TEMPO.CO, Jakarta - Sekretaris Jenderal Konsorsium Pembaruan Agraria (KPA) Dewi Kartika menilai Peraturan Menteri ATR/Kepala BPN tentang Sertifikat Tanah Elektronik melanggar aturan yang lebih tinggi.
"Penerbitan Permen terkait sertifikat elektronik ini melanggar aturan yang lebih tinggi, yakni PP Nomor 24 Tahun 1997 terkait Pendaftaran Tanah, PP Nomor 40 Tahun 1996 terkait HGU, HGB dan Hak Pakai, serta UU Nomor 5 Tahun 1960 terkait Peraturan Dasar Pokok-Pokok Agraria," kata Dewi kepada Tempo, Kamis, 4 Februari 2021.

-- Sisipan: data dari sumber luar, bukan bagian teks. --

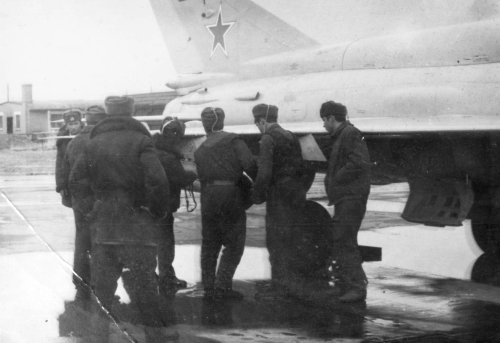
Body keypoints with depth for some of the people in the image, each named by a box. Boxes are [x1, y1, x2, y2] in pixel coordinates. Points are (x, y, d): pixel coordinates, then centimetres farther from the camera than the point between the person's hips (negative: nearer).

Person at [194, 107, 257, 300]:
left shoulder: (200, 151, 14)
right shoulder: (233, 141, -2)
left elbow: (201, 176, 8)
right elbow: (249, 165, -11)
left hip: (208, 197, 5)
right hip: (231, 195, -5)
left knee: (209, 245, 13)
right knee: (234, 244, 1)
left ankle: (208, 287, 15)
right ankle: (222, 286, -8)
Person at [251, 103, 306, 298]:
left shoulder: (268, 139, -11)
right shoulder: (291, 138, 15)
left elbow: (264, 172, -18)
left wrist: (258, 195, -9)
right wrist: (299, 191, 18)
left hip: (279, 194, -8)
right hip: (296, 193, 8)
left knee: (276, 242, -4)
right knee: (290, 241, 16)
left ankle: (279, 286, -4)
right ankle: (290, 282, 22)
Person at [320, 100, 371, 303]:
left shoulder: (350, 134, -11)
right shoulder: (340, 136, 21)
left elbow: (359, 163, -21)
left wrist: (335, 180, -15)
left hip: (352, 196, -11)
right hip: (344, 197, 11)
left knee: (345, 241, -13)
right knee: (340, 242, 15)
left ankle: (357, 287, -14)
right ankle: (345, 284, 23)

Dewi menjelaskan, permasalahan dari adanya peraturan menteri tersebut bukan soal elektronik atau nonelektronik. "Problemnya adalah, kita belum melakukan langkah awal dan utama, yaitu pendaftaran tanah secara nasional, sistematis dan serentak, tanpa kecuali," katanya.
Terkait pendaftaran tanah, Dewi menjelaskan UU Pokok Agraria memandatkan pemerintah untuk meregister seluruh tanah di Indonesia. Pemberian surat bukti adalah tahap akhir.
Baca: Penggantian Buku Tanah Jadi Sertifikat Elektronik Dianggap Belum Dibutuhkan
Menurut Dewi, pemerintah juga seharusnya merevisi Pasal 1 PP Pendaftaran Tanah, termasuk soal surat ukur, buku tanah dan sertifikat. Juga Pasal 7 pada PP Nomor 40 Tahun 1996 terkait HGU. "Pemerintah harus melihat dampak sosial lebih jauh dari percepatan legalisasi tanah dan digitalisasinya," kata dia.
Selain itu, Dewi mengatakan bahwa rakyat berhak menyimpan sertifikat tanah asli yang telah diterbitkan. Hak ini tidak boleh hapus. Hal lainnya, sertifikat tanah elektronik, warkah tanah dan lain-lain dalam bentuk elektronik seharusnya menjadi sistem pelengkap saja, dan tujuannya memudahkan data base tanah di kementerian. "Jadi digitalisasi bukan bersifat menggantikan hak rakyat atas sertifikat asli," ujarnya.